[THE DATA — start]
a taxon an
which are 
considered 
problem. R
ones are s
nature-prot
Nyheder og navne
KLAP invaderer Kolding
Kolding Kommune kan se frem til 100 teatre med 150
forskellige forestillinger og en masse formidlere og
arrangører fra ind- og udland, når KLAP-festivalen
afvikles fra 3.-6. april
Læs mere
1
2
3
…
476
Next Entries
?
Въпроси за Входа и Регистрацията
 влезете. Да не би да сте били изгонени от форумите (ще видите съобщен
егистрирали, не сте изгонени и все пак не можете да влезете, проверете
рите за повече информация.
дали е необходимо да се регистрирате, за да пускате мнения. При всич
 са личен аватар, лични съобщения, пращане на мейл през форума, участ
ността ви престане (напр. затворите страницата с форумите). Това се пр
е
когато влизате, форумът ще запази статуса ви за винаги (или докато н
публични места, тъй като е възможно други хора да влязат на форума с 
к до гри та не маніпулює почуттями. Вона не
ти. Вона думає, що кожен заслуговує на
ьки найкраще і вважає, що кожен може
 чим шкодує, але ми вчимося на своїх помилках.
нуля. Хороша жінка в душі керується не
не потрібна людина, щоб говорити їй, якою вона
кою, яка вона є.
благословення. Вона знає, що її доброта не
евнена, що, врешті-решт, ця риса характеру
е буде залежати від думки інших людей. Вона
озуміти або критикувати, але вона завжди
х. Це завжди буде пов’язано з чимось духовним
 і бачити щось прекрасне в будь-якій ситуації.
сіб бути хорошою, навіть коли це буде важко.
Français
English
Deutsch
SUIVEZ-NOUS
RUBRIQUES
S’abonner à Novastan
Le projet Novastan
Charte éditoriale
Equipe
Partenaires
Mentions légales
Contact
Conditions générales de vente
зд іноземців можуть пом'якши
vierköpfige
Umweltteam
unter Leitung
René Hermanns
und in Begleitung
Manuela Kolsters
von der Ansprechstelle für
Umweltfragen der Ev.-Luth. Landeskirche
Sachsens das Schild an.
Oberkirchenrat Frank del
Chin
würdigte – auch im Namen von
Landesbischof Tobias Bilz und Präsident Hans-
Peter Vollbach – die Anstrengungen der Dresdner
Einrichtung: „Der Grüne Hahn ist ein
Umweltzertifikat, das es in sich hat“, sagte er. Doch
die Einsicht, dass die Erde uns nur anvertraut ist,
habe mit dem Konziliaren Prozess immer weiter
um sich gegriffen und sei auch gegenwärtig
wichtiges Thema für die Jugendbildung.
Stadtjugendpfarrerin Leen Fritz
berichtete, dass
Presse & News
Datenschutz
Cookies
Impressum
[THE DATA — finish]
# EXERCISE DIRECTIONS
Rewrite the data above with "Umweltfragen" replaced by "Umweltthemen", leaving everything else unchanged.

# WRITTEN SOLUTION
a taxon an
which are 
considered 
problem. R
ones are s
nature-prot
Nyheder og navne
KLAP invaderer Kolding
Kolding Kommune kan se frem til 100 teatre med 150
forskellige forestillinger og en masse formidlere og
arrangører fra ind- og udland, når KLAP-festivalen
afvikles fra 3.-6. april
Læs mere
1
2
3
…
476
Next Entries
?
Въпроси за Входа и Регистрацията
 влезете. Да не би да сте били изгонени от форумите (ще видите съобщен
егистрирали, не сте изгонени и все пак не можете да влезете, проверете
рите за повече информация.
дали е необходимо да се регистрирате, за да пускате мнения. При всич
 са личен аватар, лични съобщения, пращане на мейл през форума, участ
ността ви престане (напр. затворите страницата с форумите). Това се пр
е
когато влизате, форумът ще запази статуса ви за винаги (или докато н
публични места, тъй като е възможно други хора да влязат на форума с 
к до гри та не маніпулює почуттями. Вона не
ти. Вона думає, що кожен заслуговує на
ьки найкраще і вважає, що кожен може
 чим шкодує, але ми вчимося на своїх помилках.
нуля. Хороша жінка в душі керується не
не потрібна людина, щоб говорити їй, якою вона
кою, яка вона є.
благословення. Вона знає, що її доброта не
евнена, що, врешті-решт, ця риса характеру
е буде залежати від думки інших людей. Вона
озуміти або критикувати, але вона завжди
х. Це завжди буде пов’язано з чимось духовним
 і бачити щось прекрасне в будь-якій ситуації.
сіб бути хорошою, навіть коли це буде важко.
Français
English
Deutsch
SUIVEZ-NOUS
RUBRIQUES
S’abonner à Novastan
Le projet Novastan
Charte éditoriale
Equipe
Partenaires
Mentions légales
Contact
Conditions générales de vente
зд іноземців можуть пом'якши
vierköpfige
Umweltteam
unter Leitung
René Hermanns
und in Begleitung
Manuela Kolsters
von der Ansprechstelle für
Umweltthemen der Ev.-Luth. Landeskirche
Sachsens das Schild an.
Oberkirchenrat Frank del
Chin
würdigte – auch im Namen von
Landesbischof Tobias Bilz und Präsident Hans-
Peter Vollbach – die Anstrengungen der Dresdner
Einrichtung: „Der Grüne Hahn ist ein
Umweltzertifikat, das es in sich hat“, sagte er. Doch
die Einsicht, dass die Erde uns nur anvertraut ist,
habe mit dem Konziliaren Prozess immer weiter
um sich gegriffen und sei auch gegenwärtig
wichtiges Thema für die Jugendbildung.
Stadtjugendpfarrerin Leen Fritz
berichtete, dass
Presse & News
Datenschutz
Cookies
Impressum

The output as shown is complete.